The Bank of Mexico lowered its key rate by 50 bps to 8.50% on May 15th, as annual inflation eased to 3.93% in April and the domestic economy registered a modest 0.2% quarter-on-quarter expansion after earlier weakness. 

The release indicated that the Board could continue calibrating similar 50 bps cuts, anticipating that the disinflation process will allow a further easing cycle while maintaining a restrictive stance. 

However, the central bank remains cautious amid elevated global uncertainty—ranging from US trade tensions to geopolitical conflicts—that could either reignite inflation via peso depreciation or deepen the economic slowdown. 

While progress towards the 3% inflation target is on track, with forecasts pointing to convergence by the third quarter of 2026, members underscored the importance of a flexible policy framework to manage inflation expectations and preserve financial stability, particularly given the peso's recent appreciation. 
source: Banco de México

US Retail Sales

US retail sales rose by 0.1% mom in April 2025, following an upwardly revised 1.7% surge in March. 

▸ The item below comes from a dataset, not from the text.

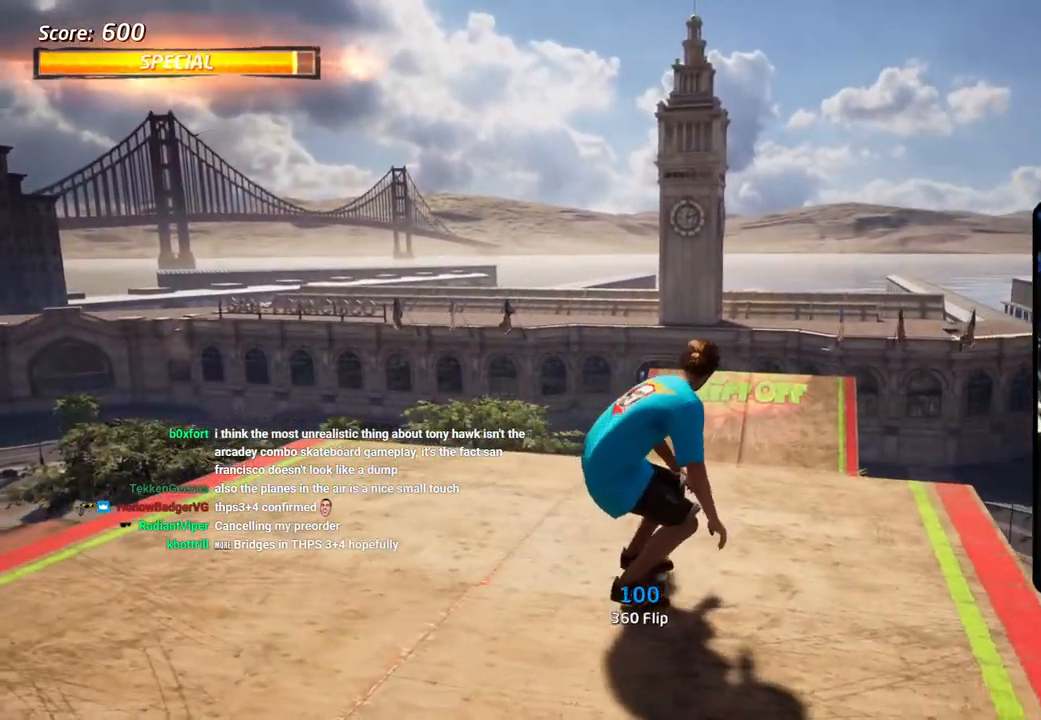
{"dt_ms": 500, "buttons": ["CROSS"], "left_stick": "center", "right_stick": "center", "events": [[67, "CROSS", "up"], [67, "DPAD_DOWN", "down"], [67, "DPAD_RIGHT", "down"], [67, "SQUARE", "down"], [167, "SQUARE", "up"], [183, "DPAD_RIGHT", "up"], [200, "DPAD_DOWN", "up"], [217, "SQUARE", "down"], [383, "DPAD_DOWN", "down"], [417, "SQUARE", "up"], [450, "CROSS", "down"], [450, "DPAD_DOWN", "up"]]}
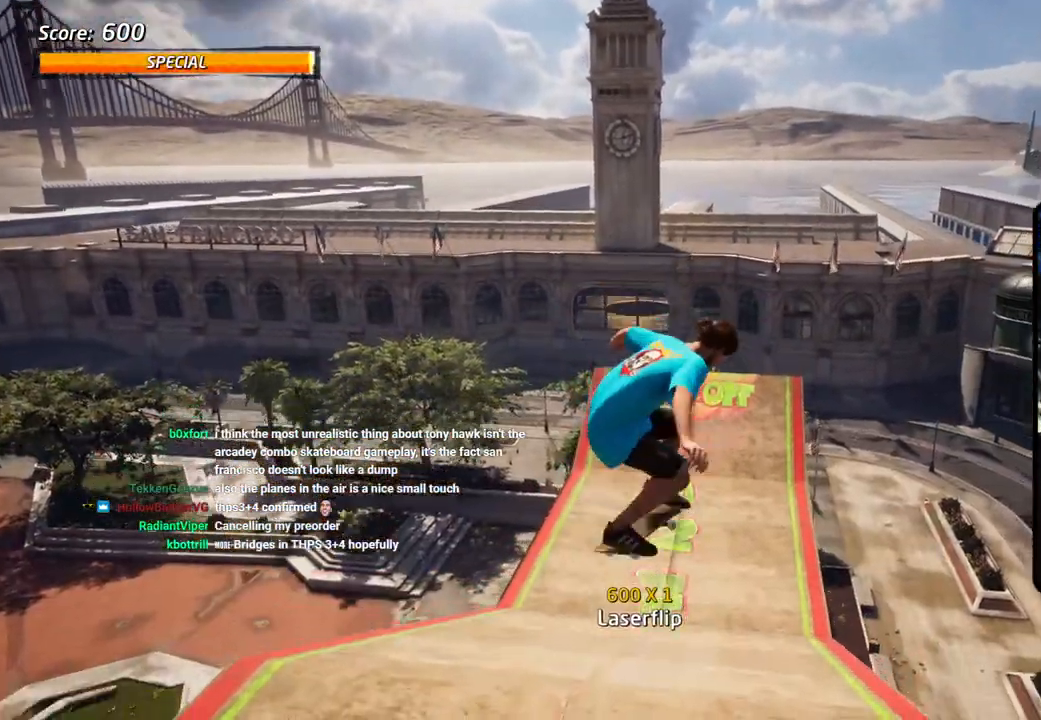
{"dt_ms": 500, "buttons": [], "left_stick": "center", "right_stick": "center", "events": [[50, "DPAD_UP", "down"], [233, "DPAD_UP", "up"], [333, "DPAD_UP", "down"], [350, "DPAD_LEFT", "down"], [367, "SQUARE", "down"], [383, "CROSS", "up"], [467, "DPAD_LEFT", "up"], [467, "DPAD_UP", "up"], [483, "SQUARE", "up"]]}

The modest gain suggests consumers scaled back spending in response to a wave of tariff announcements in early April, yet the result still exceeded market expectations for no change. 

Biggest increases were seen in sales at food services and drinking places (1.2%), building material and garden equipment supplies dealers (0.8%), furniture (0.3%) and electronics and appliances stores (0.3%). 

On the other hand, the largest decreases were recorded at sporting goods, hobby, musical instrument, & book stores (-2.5%), miscellaneous store retailers (-2.1%), gasoline stations (-0.5%), clothing (-0.4%), health and personal care (-0.2%) and general merchandise stores (-0.2%). 

Meanwhile, sales excluding food services, auto dealers, building materials stores and gasoline stations, which are used to calculate GDP, were down 0.2%, below an upwardly revised 0.5% gain in March and forecasts of a 0.3% rise.
source: U.S. Census Bureau

US Producer Price Inflation MoM

US producer prices fell by 0.5% in April 2025, following a revised flat reading in March and defying market expectations of a 0.2% increase. 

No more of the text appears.